Size may be more helpful in some sectors than others. Dow’s advanced materials business, for example, “touches 95% of the world’s smartphones and tablets,” Ungerleider says. Dow has strong relationships with the small number of very large customers in the semiconductor industry, he adds. Many of these customers are also growing in the light-emitting diode (LED) display space, and Dow is working with them to develop materials for use in LED. “Because we are a large and integrated company, we can transfer chemistries across multiple platforms,” Ungerleider says.

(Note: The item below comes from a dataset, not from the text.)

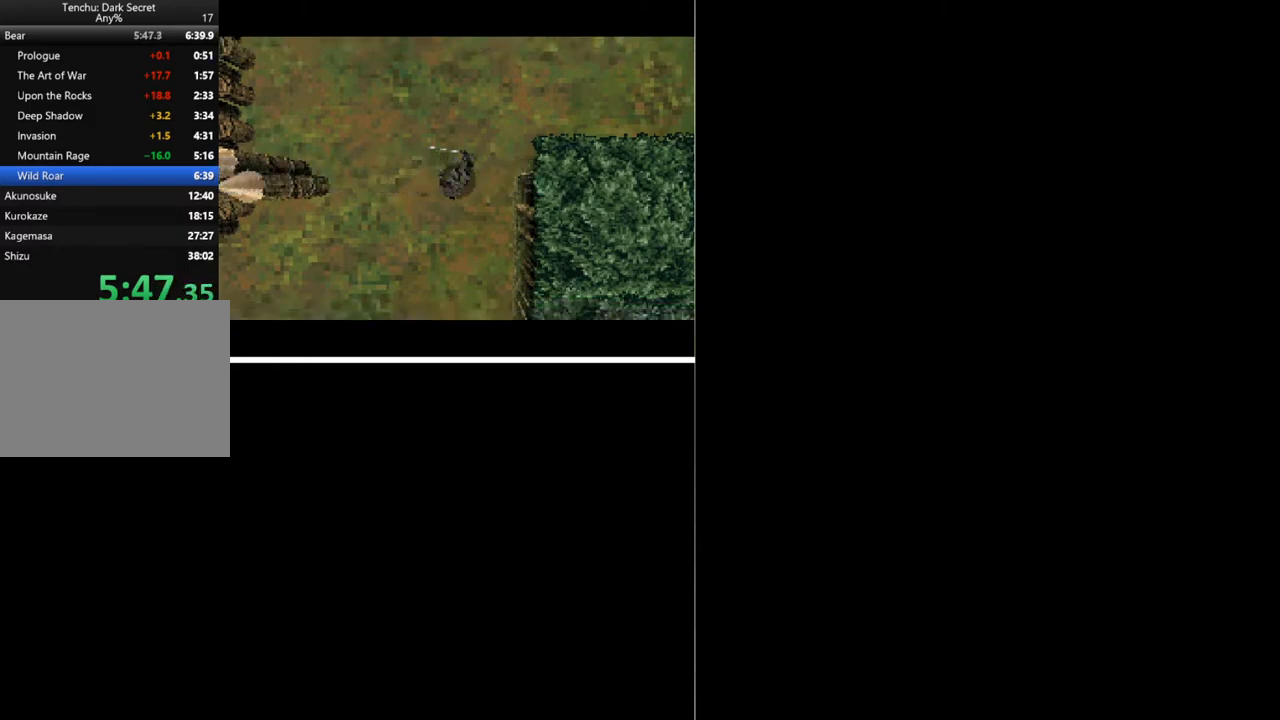
{"buttons": ["DPAD_UP"], "button_events": [[133, "DPAD_LEFT", "down"], [467, "DPAD_LEFT", "up"]]}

Brondeau, who helped develop what is now Dow’s electronic materials business when he was at R&H, notes that the electronics business is very competitive. “If you look at a fast-driving, highly differentiated sector like electronics, two things are going to happen. One, you will have lots of competition because every chemical company wants to get in there. Two, you will need enormous investment to respond to a growing and very appealing sector that … expects a lot from suppliers,” Brondeau says. Technology is constantly evolving in the electronics industry, and materials suppliers must invest and innovate constantly to keep up.
FMC does not compete in electronics. However, the company runs a high-margin food business with differentiated ingredients that can command high prices, Brondeau says. The food business isn’t growing as quickly as electronics, but it does require specialized chemistries and technologies in a number of areas, such as natural food. “Food and pharma will not disappear … and maybe it is easier to differentiate yourself than in, say, electronics,” Brondeau says.
Finding these niches is a good way to run a specialty chemicals business, producers and analysts say. The overall growth rate for a market doesn’t necessarily correlate to the potential growth for a company’s products in that market.
Brondeau also notes that commoditization needs to be recognized when it does occur, and that it isn’t necessarily a death knell. “There is no shame in commodities and no glory in specialties,” he says. “You could be a fantastic commodity company, or a lousy specialty company.”